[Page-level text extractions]
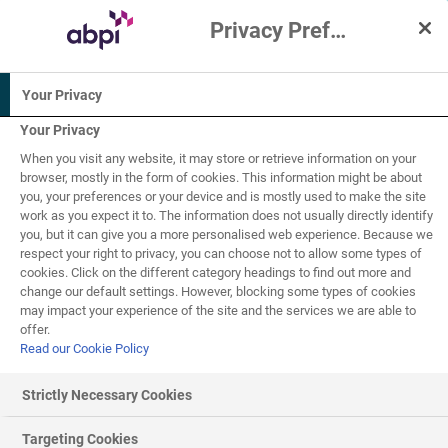
Privacy Preference Centre
Interactive Resources for Schools
Your Privacy
Biology
Chemistry
Your Privacy
When you visit any website, it may store or retrieve information on your
11-14
browser, mostly in the form of cookies. This information might be about
you, your preferences or your device and is mostly used to make the site
work as you expect it to. The information does not usually directly identify
Cells
you, but it can give you a more personalised web experience. Because we
6
of
7
respect your right to privacy, you can choose not to allow some types of
cookies. Click on the different category headings to find out more and
change our default settings. However, blocking some types of cookies
may impact your experience of the site and the services we are able to
Unicellular organisms - Yeast
offer.
Read our Cookie Policy
Fungi are called microorganisms, but some can easily be
seen with the naked eye. Mushrooms, toadstools and
Strictly Necessary Cookies
bread mould are all types of fungi. Individual fungus cells
have a nucleus, cell wall and structures like
mitochondria
Targeting Cookies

About this exercise ::
The preceding entries should be duplicated word for word; no picture belongs in the copy.

Expected answer ::
Privacy Preference Centre
Interactive Resources for Schools
Your Privacy
Biology
Chemistry
Your Privacy
When you visit any website, it may store or retrieve information on your
11-14
browser, mostly in the form of cookies. This information might be about
you, your preferences or your device and is mostly used to make the site
work as you expect it to. The information does not usually directly identify
Cells
you, but it can give you a more personalised web experience. Because we
6
of
7
respect your right to privacy, you can choose not to allow some types of
cookies. Click on the different category headings to find out more and
change our default settings. However, blocking some types of cookies
may impact your experience of the site and the services we are able to
Unicellular organisms - Yeast
offer.
Read our Cookie Policy
Fungi are called microorganisms, but some can easily be
seen with the naked eye. Mushrooms, toadstools and
Strictly Necessary Cookies
bread mould are all types of fungi. Individual fungus cells
have a nucleus, cell wall and structures like
mitochondria
Targeting Cookies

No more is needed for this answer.